This little chart was spotted by eagle-eyed deputy editor Matt Burt when he was recently in the Autocar archives (which stretch back to 1895). Published at beginning of 1960 it provides a fascinating insight into the shape of the European car industry half a century ago and how it has constantly merged.

Volkswagen was - as it is now - on top of the European heap. You can also see how the European industry consolidated. Even then, VW was on the brand rampage. By 1969 it had bought Auto Union and NSU/Audi. Ford UK and Germany stopped producing different cars and merged, as did Vauxhall and Opel. Chrysler thought it could break into the European car market by buying Rootes Group and Simca. Lancia was bought by Fiat, 

BMC also hoovered up smaller brands, buying Jaguar. Profitable commercial vehicle maker Leyland stepped in and bought Triumph and Rover.  Borgward folded in 1961 and Panhard stopped building road cars in 1967. Peugeot bought Citroen totally by 1976 and then bought Chrysler’s European arm in 1978.

Clearly, the biggest loss from this chart is BMC which was the second biggest European car maker and the biggest in terms of income.  Arguably BMC should have been poised to accelerate towards being Europe’s most successful car-maker by volume, as well as income.

BMC had just launched the Mini. It turned out that it wasn’t going to be very profitable (famously, Ford stripped a Mini down and declared it a loss-maker) but it was a huge image builder and was followed by the ADO16, the Mini’s big brother, which was in production for 12 years, and the best-selling car in the UK for a decade.

But by 1966 BMH (as it was now known) was in decline.
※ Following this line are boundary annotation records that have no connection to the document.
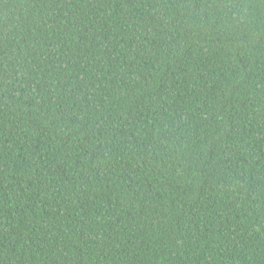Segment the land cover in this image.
Wrapping results in <instances>:
<instances>
[{
    "label": "trees",
    "instance_id": "obj_1",
    "mask_svg": "<svg viewBox=\"0 0 264 264\" xmlns=\"http://www.w3.org/2000/svg\"><path fill=\"white\" fill-rule=\"evenodd\" d=\"M0 264H264V0H0Z\"/></svg>",
    "mask_w": 264,
    "mask_h": 264
}]
</instances>
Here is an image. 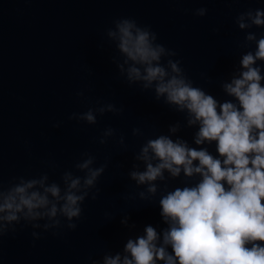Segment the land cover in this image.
<instances>
[{
	"label": "water",
	"instance_id": "1",
	"mask_svg": "<svg viewBox=\"0 0 264 264\" xmlns=\"http://www.w3.org/2000/svg\"><path fill=\"white\" fill-rule=\"evenodd\" d=\"M200 8L207 9L202 17ZM257 8L264 9V0H0V203L28 179L47 176L44 187L56 183L61 190V199L47 194L50 203L35 210L36 218L23 209L15 221L0 219V264H105L117 255L123 264L127 241L144 236L149 225L162 244L168 225L161 197L202 177L165 170L149 193L147 183L130 176L146 170L142 148L166 135L220 157L215 142L194 143L199 124L189 126L186 110L158 98L155 82L145 87L146 81L129 80L131 67L143 75L144 66L125 62L119 33L109 35L116 31L113 21L131 18L150 27L157 43L176 53L162 58L169 75L167 60H179L194 86L221 103L235 102L223 85L239 77L242 56L256 50V40L245 37L264 35V26L246 18L251 26L241 29L236 18ZM256 66L264 75V61ZM88 110L95 124L80 119ZM89 158L90 169L106 165L94 186L83 183L89 169L77 167ZM65 174L81 179L75 194L87 193L78 204L81 215L71 220L60 210L70 183ZM29 191L43 189L37 184ZM53 203L57 214L50 216Z\"/></svg>",
	"mask_w": 264,
	"mask_h": 264
},
{
	"label": "clouds",
	"instance_id": "2",
	"mask_svg": "<svg viewBox=\"0 0 264 264\" xmlns=\"http://www.w3.org/2000/svg\"><path fill=\"white\" fill-rule=\"evenodd\" d=\"M206 12L207 9L200 8L196 15L202 17ZM246 18L251 24L264 26V9L241 12L236 18L239 28L251 26L245 23ZM113 24L116 31H110L109 35L119 33L118 48L127 57L125 62L130 60L144 66L143 75L139 67H131L129 80L146 81L145 87L155 82L158 98L164 96L166 103L177 106L179 111L186 110L189 126L199 124L194 143L215 142L220 157L213 156L207 148L189 147L187 141L173 140L166 135L147 142L142 148L146 170L133 171L130 176L139 184L147 183L149 193L156 192L151 182L162 180L165 170L173 177H178L183 170L188 177L199 174L202 179L195 186L177 187L161 197L160 215L168 225L162 233V244H157L160 236L156 229L146 226L144 236L127 241L125 251L130 256L124 257L123 264H158V261L163 264H264V75L256 66L257 61H264V35L256 39L249 33L245 37L247 41L256 40V50L242 56L243 70L239 77L223 85L235 102L221 103L194 86L179 60H167L172 73L169 75L162 58L176 53L157 43V34L150 27H141L131 18H119ZM100 111L103 113V109ZM75 118L73 113L70 119ZM80 119L89 124L97 122L92 110L84 112ZM170 131L175 132L176 128ZM153 159L158 162L151 163ZM92 162L89 158L77 165L80 169H89L83 181L85 186H94L105 171L106 165L90 169ZM46 179L47 176L41 180L28 179L12 187L0 203V213H7L0 219L15 221L23 209H27L26 215L36 218L41 213L35 210L50 203L48 193L61 199L60 187L56 183L44 187ZM64 179L70 183L60 210L71 220L81 215L78 204L87 193L77 195L72 191L81 184L79 177L65 174ZM2 183L0 180V186ZM37 184L43 191L30 192ZM47 214H57L56 204H52ZM69 227L75 229L76 225L69 224ZM105 264H120V256L106 258Z\"/></svg>",
	"mask_w": 264,
	"mask_h": 264
}]
</instances>
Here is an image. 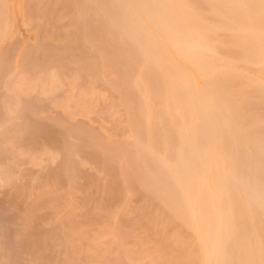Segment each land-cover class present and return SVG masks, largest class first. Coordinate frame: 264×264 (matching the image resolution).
I'll use <instances>...</instances> for the list:
<instances>
[{
    "label": "bare ground",
    "instance_id": "obj_1",
    "mask_svg": "<svg viewBox=\"0 0 264 264\" xmlns=\"http://www.w3.org/2000/svg\"><path fill=\"white\" fill-rule=\"evenodd\" d=\"M99 1L103 6L99 8L98 3V8L106 6L110 16L102 17L106 21L110 18L106 22L109 31L113 27L119 30V34L108 32L101 25L105 22H100L102 31L106 30L99 36L109 40L114 33L123 49L124 45L137 49L131 66L130 55L126 65L132 69L137 65L140 71L133 73L136 80L128 69V79L134 77L133 89L139 93V106L133 101V84L130 89L126 76L121 85H127L126 91L131 92L127 97L132 102L128 98V104L137 105L130 109L139 107V113L147 116V121L142 118L147 129L135 139L139 144L134 147L139 151L127 161L140 163L133 165L134 169L142 167L137 186L148 190L152 201L148 202L155 206L154 218L148 213L153 220L145 215L151 222L145 225L144 216L140 221H145L140 227L147 229V235L155 236V240H147L156 244L151 254L158 256L159 263L163 260L162 264H264V0ZM69 2L64 6L70 9L75 4L80 8L82 3ZM107 32L112 34L110 38ZM151 102H156L157 110L152 109ZM143 123L138 122L140 127ZM154 135L159 141L153 144ZM107 169L109 175V171L115 173ZM44 178L45 184L52 180ZM135 183L130 184L136 187ZM104 184L97 183L94 189L112 193L113 202L120 201L119 191L123 198L128 187L119 183L123 192L114 182ZM16 190L15 197L21 194V188ZM35 245L38 251L41 247Z\"/></svg>",
    "mask_w": 264,
    "mask_h": 264
},
{
    "label": "rangeland",
    "instance_id": "obj_2",
    "mask_svg": "<svg viewBox=\"0 0 264 264\" xmlns=\"http://www.w3.org/2000/svg\"><path fill=\"white\" fill-rule=\"evenodd\" d=\"M73 1L83 4L70 9L64 6L67 0H0V264H162L152 255L155 236H148L144 227L156 210L148 190L137 186L142 167L134 169L140 163L127 161L139 151L134 145L147 129L142 119L147 116L139 107L130 109L139 106V93L133 89V73L139 70L126 63L131 60V66L137 49H123L116 35L108 33L115 29L106 26L110 16L105 5L99 9L102 2ZM98 23L108 30L102 31ZM104 29L112 41L99 36ZM128 69L135 77L130 76L132 82ZM125 76L136 106L128 104L130 90L121 85ZM154 103H149L153 110ZM134 116L145 124L143 130ZM154 137L153 144L159 141ZM141 146L137 149L143 150ZM107 167L115 171H109L110 178ZM42 176L52 180L45 184ZM110 180L127 190L123 198L119 191L121 202L111 201L112 193L102 188L94 189L97 183L113 184ZM16 188L23 189L17 197ZM134 190L143 193V199L147 196V203ZM142 217L147 223L143 220L140 227Z\"/></svg>",
    "mask_w": 264,
    "mask_h": 264
}]
</instances>
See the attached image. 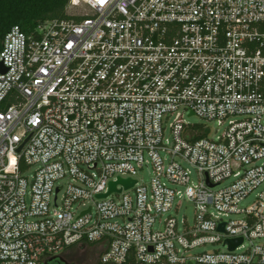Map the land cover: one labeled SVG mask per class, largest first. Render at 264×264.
Returning <instances> with one entry per match:
<instances>
[{
	"label": "built area",
	"instance_id": "obj_1",
	"mask_svg": "<svg viewBox=\"0 0 264 264\" xmlns=\"http://www.w3.org/2000/svg\"><path fill=\"white\" fill-rule=\"evenodd\" d=\"M119 179L134 184L97 199ZM183 198L192 226L170 215ZM88 248L100 264H264V0H67L6 34L0 264Z\"/></svg>",
	"mask_w": 264,
	"mask_h": 264
},
{
	"label": "trees",
	"instance_id": "obj_2",
	"mask_svg": "<svg viewBox=\"0 0 264 264\" xmlns=\"http://www.w3.org/2000/svg\"><path fill=\"white\" fill-rule=\"evenodd\" d=\"M66 5L67 0H0V48L13 27L30 33L45 21L65 18Z\"/></svg>",
	"mask_w": 264,
	"mask_h": 264
},
{
	"label": "rangeland",
	"instance_id": "obj_3",
	"mask_svg": "<svg viewBox=\"0 0 264 264\" xmlns=\"http://www.w3.org/2000/svg\"><path fill=\"white\" fill-rule=\"evenodd\" d=\"M187 122L191 125H207L210 129L209 138H214L216 135V125L214 123H206L196 116H190L186 118ZM138 178L142 179L144 182L149 180V172L147 170H142L138 174ZM112 199L117 200L118 195H112ZM251 202V199L246 200L243 205H247ZM194 204L183 198L181 200L175 201V211H171L170 215L175 217L178 222L185 221L189 226L194 223ZM214 250L223 251L224 249L220 245H205L196 250L197 254L200 253H211ZM65 260L69 264H96L97 256L91 248L88 249H75L71 251L68 255L64 256Z\"/></svg>",
	"mask_w": 264,
	"mask_h": 264
},
{
	"label": "water",
	"instance_id": "obj_4",
	"mask_svg": "<svg viewBox=\"0 0 264 264\" xmlns=\"http://www.w3.org/2000/svg\"><path fill=\"white\" fill-rule=\"evenodd\" d=\"M190 116H192V114H190ZM134 184V181H130V180H122V179H119L117 182H112L109 184V191L107 194H104V195H98L97 196V199H104L106 198L107 196H109L111 193H120L121 190H116V187L117 185H121L125 190L131 188ZM218 230L220 232L223 231V224H221L219 227H218ZM241 243V240L238 239V240H229V241H226V244L229 245V248L230 250H233L238 244ZM62 256L60 257H57V258H51L49 259L46 264H50V262L53 260V259H59L62 261Z\"/></svg>",
	"mask_w": 264,
	"mask_h": 264
},
{
	"label": "flooded vegetation",
	"instance_id": "obj_5",
	"mask_svg": "<svg viewBox=\"0 0 264 264\" xmlns=\"http://www.w3.org/2000/svg\"><path fill=\"white\" fill-rule=\"evenodd\" d=\"M54 260H55V263H56V264H69V263L65 260L64 257L62 258V261L59 260V259H53L52 261H54ZM96 264H100L98 260H97Z\"/></svg>",
	"mask_w": 264,
	"mask_h": 264
},
{
	"label": "snow or ice",
	"instance_id": "obj_6",
	"mask_svg": "<svg viewBox=\"0 0 264 264\" xmlns=\"http://www.w3.org/2000/svg\"><path fill=\"white\" fill-rule=\"evenodd\" d=\"M101 2H103V0H101Z\"/></svg>",
	"mask_w": 264,
	"mask_h": 264
}]
</instances>
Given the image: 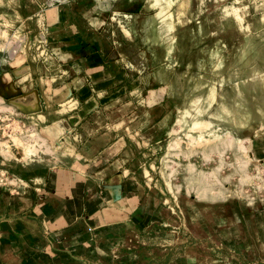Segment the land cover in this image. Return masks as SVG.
Instances as JSON below:
<instances>
[{"label":"rangeland","instance_id":"rangeland-1","mask_svg":"<svg viewBox=\"0 0 264 264\" xmlns=\"http://www.w3.org/2000/svg\"><path fill=\"white\" fill-rule=\"evenodd\" d=\"M57 22L90 29L103 74L57 56ZM112 107L141 190L264 216V0H0V187L38 188Z\"/></svg>","mask_w":264,"mask_h":264},{"label":"crops","instance_id":"crops-1","mask_svg":"<svg viewBox=\"0 0 264 264\" xmlns=\"http://www.w3.org/2000/svg\"><path fill=\"white\" fill-rule=\"evenodd\" d=\"M52 27L60 59L103 74L89 28ZM105 114V129L84 150L61 152L38 188L0 187V264H264V216L246 222L230 206L204 204L191 214L160 190H141L121 168L125 116Z\"/></svg>","mask_w":264,"mask_h":264},{"label":"bare ground","instance_id":"bare-ground-1","mask_svg":"<svg viewBox=\"0 0 264 264\" xmlns=\"http://www.w3.org/2000/svg\"><path fill=\"white\" fill-rule=\"evenodd\" d=\"M162 1H166V0H162ZM119 14V13H118ZM117 14V15H118ZM116 15V16H117ZM124 16H126V17H124ZM123 20H124V22L125 23H128L129 22V20H130V16H128V15H123ZM204 52H207V49H205V51ZM209 53V52H208Z\"/></svg>","mask_w":264,"mask_h":264}]
</instances>
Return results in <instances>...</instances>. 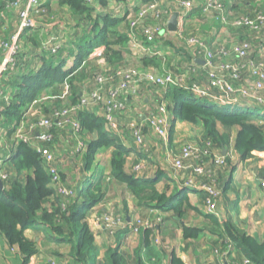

It had bought Jaguar in 1966 but sales had collapsed to around 313,000 units of which 72,000 were manufactured overseas. In 1967, the then Labour government pushed failing BMH into a merger with Leyland, leading to the industrial chaos we all know so well.

Pretty, technically advanced, models such as the ADO16 1100/1300 and the Mini and a raft of brands (including MG, Riley and Vanden Plas) should have been the basis of a successful modern manufacturer. However, these models were also sold alongside the ancient Morris Minor and A-series Austin models. And where modernity was tried, such as the Maxi hatchback, a combination of mean-spirited style and appalling production engineering put paid to the idea. 

Alex Issigonis, BMH’s creative supremo, had a final pitch at a future car, the sharp-edged 9X concept of 1967, which effectively foresaw the format of the original Golf. It was, however, just too advanced: Austin engineers found it impossible to build the 9X’s modular engine within the tight tolerances required, showing just how British engineering was falling behind.

For me, it was probably the UK’s near non-existent engineering and technical education that killed BMC, Leyland and the UK’s mass car industry. Firstly, the technical schools promised post-war never materialised under either political party and the aspiration to build separate technical schools was finally killed off in the mid 1960s. And secondly, government and Whitehall is dominated by essay writers from Oxbridge.

It is depressing that, 46 years after the panicked attempt to prop up the UK’s mass carmakers, JLR is still calling for more finance for the UK’s manufacturing chain and underling the need for more graduate engineers. This week, JLR’s Mike Wright said “If schools can promote STEM (science, technology, engineering, and mathematics) subjects….this will help to inspire and encourage them to consider a career in engineering and manufacturing.” Which was just what was being said in the 1940s.